■ TEXTE D'ÉTUDE:
Quel réalisme dans les idées du roman ?

Sur le plan scientifique, le concept d’une énergie semblable au Vril évoque les recherches actuelles sur les énergies renouvelables et les technologies quantiques. Cependant, la capacité des Vrilites à manipuler la matière par la pensée reste purement fictive.
Toutefois, le roman peut être interprété comme une métaphore. Aujourd’hui, les technologies confèrent à certains groupes un pouvoir disproportionné sur d’autres. La question n’est pas tant de savoir si des surhommes pourraient exister, mais plutôt comment la société peut gérer les inégalités engendrées par le progrès technologique.

Entre prophétie et avertissement

« La Race future » n’est pas seulement une spéculation sur l’avenir, mais surtout une mise en garde contre les conséquences d’un progrès scientifique et social incontrôlé.
Le danger que recèle l’œuvre de Bulwer-Lytton réside dans sa capacité à inspirer des idéologies élitistes, justifiant la domination de certains sur d’autres. Mais elle rappelle aussi que les technologies ne sont ni bonnes ni mauvaises par essence — tout dépend de l’usage que nous en faisons.

■ MARCHE À SUIVRE:
Recopiez sans rien modifier, dans le texte sur « La Race future », tout ce qui va de « Entre prophétie et » jusqu'à « et social incontrôlé. » inclus.

■ EXTRAITS DE DONNÉES:
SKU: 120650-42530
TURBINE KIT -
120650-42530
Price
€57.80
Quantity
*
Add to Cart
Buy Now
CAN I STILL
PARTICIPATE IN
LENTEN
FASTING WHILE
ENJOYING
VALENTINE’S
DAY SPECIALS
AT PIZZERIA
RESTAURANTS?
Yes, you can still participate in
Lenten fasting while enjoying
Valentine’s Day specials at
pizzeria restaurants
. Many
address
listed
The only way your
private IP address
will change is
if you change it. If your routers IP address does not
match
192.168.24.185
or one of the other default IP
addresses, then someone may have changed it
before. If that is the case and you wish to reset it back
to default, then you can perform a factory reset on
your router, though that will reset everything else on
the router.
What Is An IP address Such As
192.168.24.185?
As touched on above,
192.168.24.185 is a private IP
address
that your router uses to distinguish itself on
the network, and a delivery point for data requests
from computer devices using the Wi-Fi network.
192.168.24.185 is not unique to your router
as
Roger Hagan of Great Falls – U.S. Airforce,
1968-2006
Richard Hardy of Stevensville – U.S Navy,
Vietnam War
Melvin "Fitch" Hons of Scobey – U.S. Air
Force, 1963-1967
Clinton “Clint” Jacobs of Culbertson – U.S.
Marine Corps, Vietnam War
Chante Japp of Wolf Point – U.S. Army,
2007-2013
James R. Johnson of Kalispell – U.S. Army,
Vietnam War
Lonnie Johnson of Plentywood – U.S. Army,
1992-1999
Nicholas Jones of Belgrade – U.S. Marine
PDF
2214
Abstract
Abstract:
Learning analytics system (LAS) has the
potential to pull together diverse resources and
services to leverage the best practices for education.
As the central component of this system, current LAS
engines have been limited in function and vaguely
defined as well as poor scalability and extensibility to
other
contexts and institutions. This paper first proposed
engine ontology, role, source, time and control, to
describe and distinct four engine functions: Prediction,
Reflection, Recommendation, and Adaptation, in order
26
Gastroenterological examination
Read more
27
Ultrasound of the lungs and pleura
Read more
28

* * *

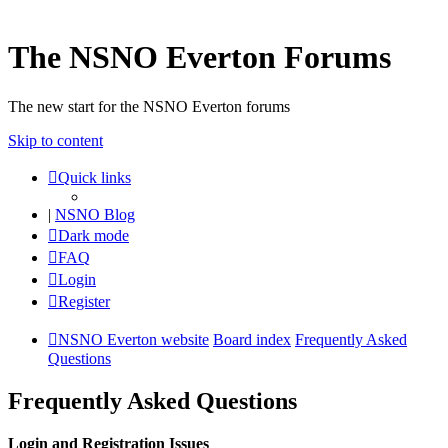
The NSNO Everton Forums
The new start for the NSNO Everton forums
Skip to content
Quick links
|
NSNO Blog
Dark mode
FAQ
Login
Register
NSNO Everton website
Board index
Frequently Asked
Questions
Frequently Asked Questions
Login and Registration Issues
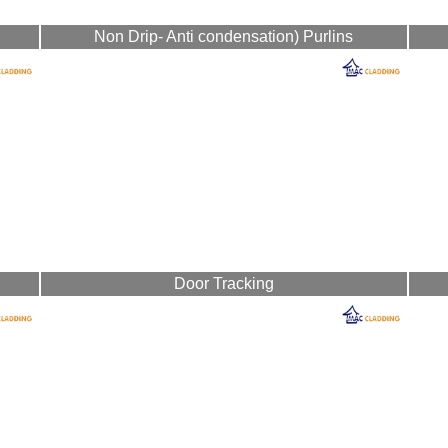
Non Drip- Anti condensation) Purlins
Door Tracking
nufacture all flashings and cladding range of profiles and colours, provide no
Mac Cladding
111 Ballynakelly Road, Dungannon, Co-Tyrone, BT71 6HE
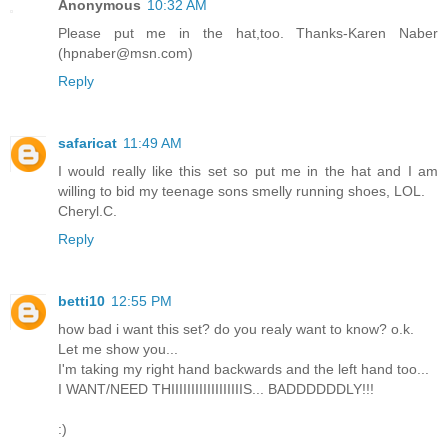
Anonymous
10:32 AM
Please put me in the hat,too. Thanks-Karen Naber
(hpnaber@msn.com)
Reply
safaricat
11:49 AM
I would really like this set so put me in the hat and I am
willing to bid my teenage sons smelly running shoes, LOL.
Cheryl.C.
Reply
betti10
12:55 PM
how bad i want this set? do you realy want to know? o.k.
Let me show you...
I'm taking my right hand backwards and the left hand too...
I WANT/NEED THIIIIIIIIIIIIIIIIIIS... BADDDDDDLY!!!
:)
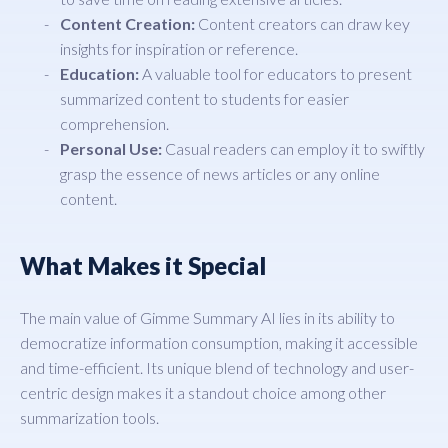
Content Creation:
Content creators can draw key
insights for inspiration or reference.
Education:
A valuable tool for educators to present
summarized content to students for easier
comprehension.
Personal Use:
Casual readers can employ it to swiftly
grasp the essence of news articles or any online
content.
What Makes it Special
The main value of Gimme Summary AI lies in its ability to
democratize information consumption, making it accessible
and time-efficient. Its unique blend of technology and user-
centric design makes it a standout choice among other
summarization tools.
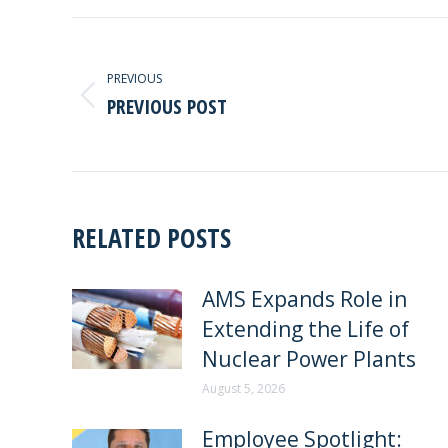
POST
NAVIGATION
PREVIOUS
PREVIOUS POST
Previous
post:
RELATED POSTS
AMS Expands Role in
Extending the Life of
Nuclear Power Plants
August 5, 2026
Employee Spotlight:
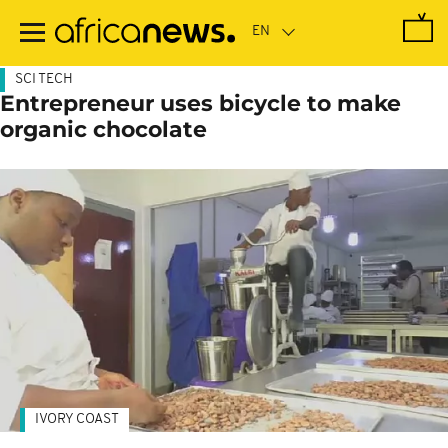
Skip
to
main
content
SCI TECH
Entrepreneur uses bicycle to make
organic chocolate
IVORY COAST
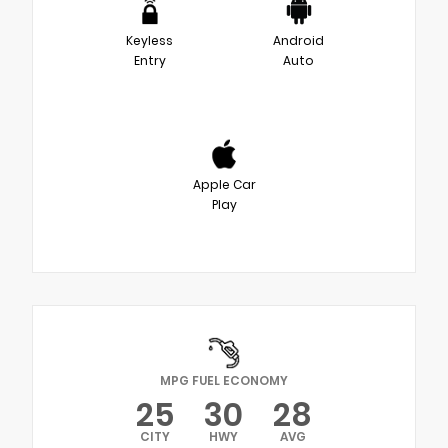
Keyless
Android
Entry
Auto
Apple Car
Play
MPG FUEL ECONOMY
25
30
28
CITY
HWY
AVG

==

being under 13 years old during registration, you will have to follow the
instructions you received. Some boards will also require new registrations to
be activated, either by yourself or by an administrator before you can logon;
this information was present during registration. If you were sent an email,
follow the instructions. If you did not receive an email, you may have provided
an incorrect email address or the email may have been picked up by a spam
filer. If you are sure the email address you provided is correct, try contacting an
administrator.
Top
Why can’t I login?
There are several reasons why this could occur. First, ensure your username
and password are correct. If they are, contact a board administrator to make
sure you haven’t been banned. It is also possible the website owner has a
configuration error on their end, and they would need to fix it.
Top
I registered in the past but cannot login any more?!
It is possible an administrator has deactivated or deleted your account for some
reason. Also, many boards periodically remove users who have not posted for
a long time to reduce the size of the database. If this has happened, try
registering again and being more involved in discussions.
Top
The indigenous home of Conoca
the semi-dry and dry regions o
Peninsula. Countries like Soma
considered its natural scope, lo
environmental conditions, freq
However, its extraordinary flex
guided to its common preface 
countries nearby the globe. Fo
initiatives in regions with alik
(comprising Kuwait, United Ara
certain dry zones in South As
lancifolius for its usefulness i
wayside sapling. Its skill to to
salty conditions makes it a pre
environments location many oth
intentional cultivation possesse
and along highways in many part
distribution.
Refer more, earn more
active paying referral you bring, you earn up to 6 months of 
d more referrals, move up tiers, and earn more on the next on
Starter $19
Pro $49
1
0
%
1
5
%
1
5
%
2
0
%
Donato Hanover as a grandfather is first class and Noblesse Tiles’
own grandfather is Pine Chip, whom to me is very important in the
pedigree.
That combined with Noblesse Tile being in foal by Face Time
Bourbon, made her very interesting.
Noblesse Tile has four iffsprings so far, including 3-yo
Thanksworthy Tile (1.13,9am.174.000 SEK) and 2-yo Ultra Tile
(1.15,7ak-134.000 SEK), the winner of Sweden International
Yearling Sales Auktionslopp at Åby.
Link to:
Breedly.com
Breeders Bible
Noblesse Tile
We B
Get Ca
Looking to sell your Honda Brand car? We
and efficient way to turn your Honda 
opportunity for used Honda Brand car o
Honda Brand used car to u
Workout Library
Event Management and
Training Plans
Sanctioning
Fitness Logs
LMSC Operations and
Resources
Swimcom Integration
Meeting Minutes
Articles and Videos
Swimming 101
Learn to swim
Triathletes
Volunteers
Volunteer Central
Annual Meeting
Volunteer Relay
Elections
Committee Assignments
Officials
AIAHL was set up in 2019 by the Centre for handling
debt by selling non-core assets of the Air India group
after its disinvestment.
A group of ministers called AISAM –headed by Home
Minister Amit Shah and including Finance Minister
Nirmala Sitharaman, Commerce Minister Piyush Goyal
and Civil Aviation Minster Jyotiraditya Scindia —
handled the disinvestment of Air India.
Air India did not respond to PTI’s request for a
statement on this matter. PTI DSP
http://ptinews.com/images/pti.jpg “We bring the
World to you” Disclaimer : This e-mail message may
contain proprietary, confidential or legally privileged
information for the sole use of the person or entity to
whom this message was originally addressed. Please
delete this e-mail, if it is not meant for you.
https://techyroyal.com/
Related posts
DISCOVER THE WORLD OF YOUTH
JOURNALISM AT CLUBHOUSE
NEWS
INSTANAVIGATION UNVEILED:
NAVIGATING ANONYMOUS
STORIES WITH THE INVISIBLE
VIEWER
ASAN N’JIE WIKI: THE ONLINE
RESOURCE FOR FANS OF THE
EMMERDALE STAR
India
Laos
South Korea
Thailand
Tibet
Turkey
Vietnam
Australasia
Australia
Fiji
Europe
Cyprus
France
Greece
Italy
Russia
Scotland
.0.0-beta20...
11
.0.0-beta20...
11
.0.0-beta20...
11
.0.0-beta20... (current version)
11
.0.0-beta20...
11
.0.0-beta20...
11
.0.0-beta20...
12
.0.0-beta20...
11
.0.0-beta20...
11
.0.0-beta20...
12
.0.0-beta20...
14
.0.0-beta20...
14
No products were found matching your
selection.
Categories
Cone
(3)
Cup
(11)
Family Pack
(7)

■ RÉSULTAT ATTENDU:
Entre prophétie et avertissement

« La Race future » n’est pas seulement une spéculation sur l’avenir, mais surtout une mise en garde contre les conséquences d’un progrès scientifique et social incontrôlé.